Unlike conventional flexible bronchoscopy, where a proceduralist operates the scope with his hands, robotic assisted bronchoscopy allows physicians to operate a thin and ultra maneuverable flexible catheter using a controller. This catheter is smaller than a standard flexible bronchoscope, and its extraordinary flexibility and stability allows the bronchoscopist to reach parts of the lung that may have been challenging to access with traditional or even advanced bronchoscopic techniques. Much like during navigational bronchoscopy, the computer creates a virtual map using patients latest CT chest. This map is then used to plan the best route to the lesion.
Here at Weill Cornell Medicine | NewYork-Presbyterian physicians use robotic assisted bronchoscopy, which differs from navigational bronchoscopy in several important ways. Unlike navigational bronchoscopy that uses electromagnetic technology, the robot uses shape sensing technology, during which a fiberoptic shape sensor measures the full shape of the catheter hundreds of times per second, providing real-time precise location and shape information throughout entire process.

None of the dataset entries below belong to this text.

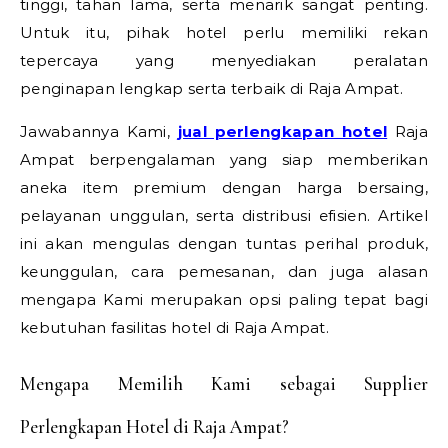
tinggi, tahan lama, serta menarik sangat penting.
Untuk itu, pihak hotel perlu memiliki rekan
tepercaya yang menyediakan peralatan
penginapan lengkap serta terbaik di Raja Ampat.
Jawabannya Kami,
jual perlengkapan hotel
Raja
Ampat berpengalaman yang siap memberikan
aneka item premium dengan harga bersaing,
pelayanan unggulan, serta distribusi efisien. Artikel
ini akan mengulas dengan tuntas perihal produk,
keunggulan, cara pemesanan, dan juga alasan
mengapa Kami merupakan opsi paling tepat bagi
kebutuhan fasilitas hotel di Raja Ampat.
Mengapa Memilih Kami sebagai Supplier
Perlengkapan Hotel di Raja Ampat?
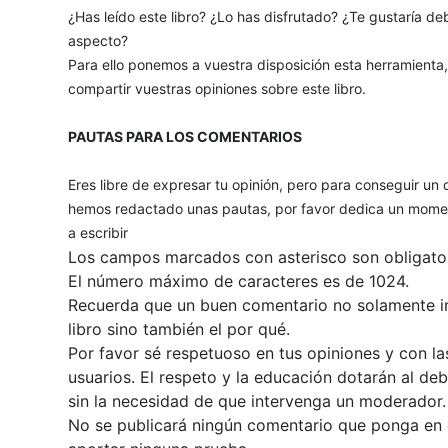
¿Has leído este libro? ¿Lo has disfrutado? ¿Te gustaría deb
aspecto?
Para ello ponemos a vuestra disposición esta herramienta
compartir vuestras opiniones sobre este libro.
PAUTAS PARA LOS COMENTARIOS
Eres libre de expresar tu opinión, pero para conseguir un 
hemos redactado unas pautas, por favor dedica un momen
a escribir
Los campos marcados con asterisco son obligator
El número máximo de caracteres es de 1024.
Recuerda que un buen comentario no solamente inc
libro sino también el por qué.
Por favor sé respetuoso en tus opiniones y con la
usuarios. El respeto y la educación dotarán al de
sin la necesidad de que intervenga un moderador.
No se publicará ningún comentario que ponga en du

This technology, along with improved flexibility and stability of the robotic catheter, increases diagnostic capabilities and enables a more precise biopsy compared to previous navigational bronchoscopy platforms.

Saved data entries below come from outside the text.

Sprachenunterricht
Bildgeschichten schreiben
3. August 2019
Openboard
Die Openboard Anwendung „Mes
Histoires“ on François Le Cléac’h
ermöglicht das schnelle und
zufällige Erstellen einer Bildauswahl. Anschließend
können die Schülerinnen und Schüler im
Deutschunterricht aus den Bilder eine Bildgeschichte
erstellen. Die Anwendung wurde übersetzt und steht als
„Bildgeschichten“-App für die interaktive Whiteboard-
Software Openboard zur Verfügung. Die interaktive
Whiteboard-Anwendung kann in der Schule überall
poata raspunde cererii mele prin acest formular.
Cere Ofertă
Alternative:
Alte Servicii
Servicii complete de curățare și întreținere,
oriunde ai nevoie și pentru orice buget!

“We believe this technology will improve our precision when performing a biopsy, allowing us to reach smaller nodules with greater confidence and diagnose lung cancer early” says Dr. Eugene Shostak, Interventional Pulmonologist and Assistant Professor of Medicine in Cardiothoracic Surgery.
Several studies examining the performance of robotic assisted bronchoscopy have concluded that diagnostic yields of a lung biopsy are higher compared with other types of bronchoscopic technologies.

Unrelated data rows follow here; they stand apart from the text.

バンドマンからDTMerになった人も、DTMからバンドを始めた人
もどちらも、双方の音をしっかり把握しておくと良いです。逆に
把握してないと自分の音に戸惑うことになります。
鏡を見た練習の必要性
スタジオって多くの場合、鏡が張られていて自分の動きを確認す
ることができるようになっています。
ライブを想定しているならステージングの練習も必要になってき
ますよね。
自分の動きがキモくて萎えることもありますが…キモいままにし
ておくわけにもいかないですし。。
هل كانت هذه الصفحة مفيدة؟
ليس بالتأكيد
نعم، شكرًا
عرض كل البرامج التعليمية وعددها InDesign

Early detection of lung cancer is the key to survival. By diagnosing small nodules that were previously considered inaccessible, the robotic bronchoscopy technology allows lung cancer to be diagnosed earlier and for treatment to begin sooner. This results in improved outcomes and survival rates.
Clinical studies have demonstrated excellent safety profile of robotic assisted bronchoscopy. Unlike CT guided lung biopsy, where a needle enters the lung from outside and is therefore associated with significant risk of collapsing the lung, which can require hospitalization for some patients, robotic bronchoscopy enters the lung using natural passages and therefore the risk of lung collapse is extremely small, even in patients with significant emphysema.